▸ **Saved entries**:
__________
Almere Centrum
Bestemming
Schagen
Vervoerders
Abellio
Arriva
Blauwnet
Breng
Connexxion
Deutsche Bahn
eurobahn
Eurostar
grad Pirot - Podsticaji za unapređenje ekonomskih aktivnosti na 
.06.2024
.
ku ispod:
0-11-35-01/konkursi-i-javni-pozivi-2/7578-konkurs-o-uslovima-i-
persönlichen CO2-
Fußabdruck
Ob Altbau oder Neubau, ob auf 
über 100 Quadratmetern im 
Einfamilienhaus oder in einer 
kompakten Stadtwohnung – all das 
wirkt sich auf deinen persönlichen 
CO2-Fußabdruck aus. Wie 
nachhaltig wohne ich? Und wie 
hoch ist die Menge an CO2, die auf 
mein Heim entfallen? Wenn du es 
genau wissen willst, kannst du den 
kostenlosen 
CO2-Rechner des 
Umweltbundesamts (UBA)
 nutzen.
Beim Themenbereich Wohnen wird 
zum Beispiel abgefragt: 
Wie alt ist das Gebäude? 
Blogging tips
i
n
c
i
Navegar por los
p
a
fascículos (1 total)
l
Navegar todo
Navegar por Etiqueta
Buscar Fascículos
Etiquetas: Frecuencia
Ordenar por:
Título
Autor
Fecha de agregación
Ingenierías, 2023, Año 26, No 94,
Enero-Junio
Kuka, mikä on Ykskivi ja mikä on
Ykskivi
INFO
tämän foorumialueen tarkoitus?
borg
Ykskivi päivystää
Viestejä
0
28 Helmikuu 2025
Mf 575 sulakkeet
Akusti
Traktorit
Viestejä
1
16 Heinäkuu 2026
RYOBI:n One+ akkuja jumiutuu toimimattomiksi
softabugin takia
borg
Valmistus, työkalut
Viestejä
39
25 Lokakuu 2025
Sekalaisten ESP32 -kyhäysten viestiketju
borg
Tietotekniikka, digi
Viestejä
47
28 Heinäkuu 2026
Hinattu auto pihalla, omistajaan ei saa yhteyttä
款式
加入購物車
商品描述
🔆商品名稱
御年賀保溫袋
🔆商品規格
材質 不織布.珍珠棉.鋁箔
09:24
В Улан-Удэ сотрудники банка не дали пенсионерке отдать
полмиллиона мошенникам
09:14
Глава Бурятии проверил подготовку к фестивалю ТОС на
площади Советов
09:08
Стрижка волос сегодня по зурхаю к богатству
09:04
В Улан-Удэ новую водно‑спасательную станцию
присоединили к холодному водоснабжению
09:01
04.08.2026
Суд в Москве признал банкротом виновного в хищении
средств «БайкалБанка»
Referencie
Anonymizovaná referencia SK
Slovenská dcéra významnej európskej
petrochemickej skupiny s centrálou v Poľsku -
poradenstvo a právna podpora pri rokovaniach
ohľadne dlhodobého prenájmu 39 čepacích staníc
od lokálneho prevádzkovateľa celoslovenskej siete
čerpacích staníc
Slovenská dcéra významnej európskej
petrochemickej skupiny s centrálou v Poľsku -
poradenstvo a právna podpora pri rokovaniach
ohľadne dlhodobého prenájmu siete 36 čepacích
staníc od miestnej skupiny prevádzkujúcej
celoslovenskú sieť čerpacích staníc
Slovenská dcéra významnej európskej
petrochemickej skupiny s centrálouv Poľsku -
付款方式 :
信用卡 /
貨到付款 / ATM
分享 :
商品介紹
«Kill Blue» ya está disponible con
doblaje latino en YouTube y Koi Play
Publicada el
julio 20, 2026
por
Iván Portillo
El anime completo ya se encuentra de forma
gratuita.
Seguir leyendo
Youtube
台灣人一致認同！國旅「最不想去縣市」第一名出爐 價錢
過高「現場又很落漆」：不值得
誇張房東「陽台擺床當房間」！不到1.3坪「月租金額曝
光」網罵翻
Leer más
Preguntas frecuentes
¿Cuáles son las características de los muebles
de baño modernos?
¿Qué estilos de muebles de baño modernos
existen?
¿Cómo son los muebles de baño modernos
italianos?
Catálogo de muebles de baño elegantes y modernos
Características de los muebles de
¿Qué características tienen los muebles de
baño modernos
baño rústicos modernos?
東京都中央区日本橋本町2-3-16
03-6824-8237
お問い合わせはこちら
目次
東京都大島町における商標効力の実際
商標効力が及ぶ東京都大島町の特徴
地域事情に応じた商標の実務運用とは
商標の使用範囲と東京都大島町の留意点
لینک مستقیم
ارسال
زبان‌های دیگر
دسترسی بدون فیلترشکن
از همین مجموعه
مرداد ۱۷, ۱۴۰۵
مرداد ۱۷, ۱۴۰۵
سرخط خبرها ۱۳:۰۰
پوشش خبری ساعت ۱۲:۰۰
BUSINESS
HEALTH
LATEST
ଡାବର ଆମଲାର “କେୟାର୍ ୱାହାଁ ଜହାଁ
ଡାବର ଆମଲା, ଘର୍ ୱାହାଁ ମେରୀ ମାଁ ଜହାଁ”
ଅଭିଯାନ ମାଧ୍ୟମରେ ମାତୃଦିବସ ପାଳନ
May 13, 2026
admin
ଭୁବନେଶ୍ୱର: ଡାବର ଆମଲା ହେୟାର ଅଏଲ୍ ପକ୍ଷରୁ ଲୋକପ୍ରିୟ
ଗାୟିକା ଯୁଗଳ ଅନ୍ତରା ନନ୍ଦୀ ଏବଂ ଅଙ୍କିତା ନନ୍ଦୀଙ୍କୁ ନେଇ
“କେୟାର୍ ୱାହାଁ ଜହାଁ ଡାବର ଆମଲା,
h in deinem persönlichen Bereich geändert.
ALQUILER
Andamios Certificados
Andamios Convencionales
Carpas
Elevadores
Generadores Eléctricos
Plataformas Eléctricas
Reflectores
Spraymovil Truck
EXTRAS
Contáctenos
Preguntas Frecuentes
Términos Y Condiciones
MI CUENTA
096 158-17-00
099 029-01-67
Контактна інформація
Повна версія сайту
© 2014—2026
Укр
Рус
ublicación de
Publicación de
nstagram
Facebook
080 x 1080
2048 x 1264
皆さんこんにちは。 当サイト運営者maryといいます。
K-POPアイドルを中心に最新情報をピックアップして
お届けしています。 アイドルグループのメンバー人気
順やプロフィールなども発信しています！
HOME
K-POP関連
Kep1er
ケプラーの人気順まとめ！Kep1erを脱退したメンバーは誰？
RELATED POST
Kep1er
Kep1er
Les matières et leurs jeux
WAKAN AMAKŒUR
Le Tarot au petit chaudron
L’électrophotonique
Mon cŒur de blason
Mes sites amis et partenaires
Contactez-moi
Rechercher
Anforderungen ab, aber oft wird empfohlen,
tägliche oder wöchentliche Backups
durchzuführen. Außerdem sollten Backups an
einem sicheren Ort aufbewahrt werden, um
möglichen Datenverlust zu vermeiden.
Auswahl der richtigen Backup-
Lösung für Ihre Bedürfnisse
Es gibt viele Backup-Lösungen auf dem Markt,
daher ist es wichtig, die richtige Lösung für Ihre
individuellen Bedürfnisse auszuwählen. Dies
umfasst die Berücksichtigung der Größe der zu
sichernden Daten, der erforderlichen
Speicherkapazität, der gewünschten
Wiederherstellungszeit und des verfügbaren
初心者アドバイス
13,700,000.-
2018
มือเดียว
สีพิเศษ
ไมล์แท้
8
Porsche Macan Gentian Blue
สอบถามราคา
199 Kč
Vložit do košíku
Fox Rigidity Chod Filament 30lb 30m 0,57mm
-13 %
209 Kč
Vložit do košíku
__________
▸ **WHAT TO DO**:
Pull out every line in the records that contains the word "modernos", and list those lines. Upper and lower case must match.

▸ **THE COMPLETED TASK**:
de baño modernos?
¿Qué estilos de muebles de baño modernos
¿Cómo son los muebles de baño modernos
Catálogo de muebles de baño elegantes y modernos
baño modernos
baño rústicos modernos?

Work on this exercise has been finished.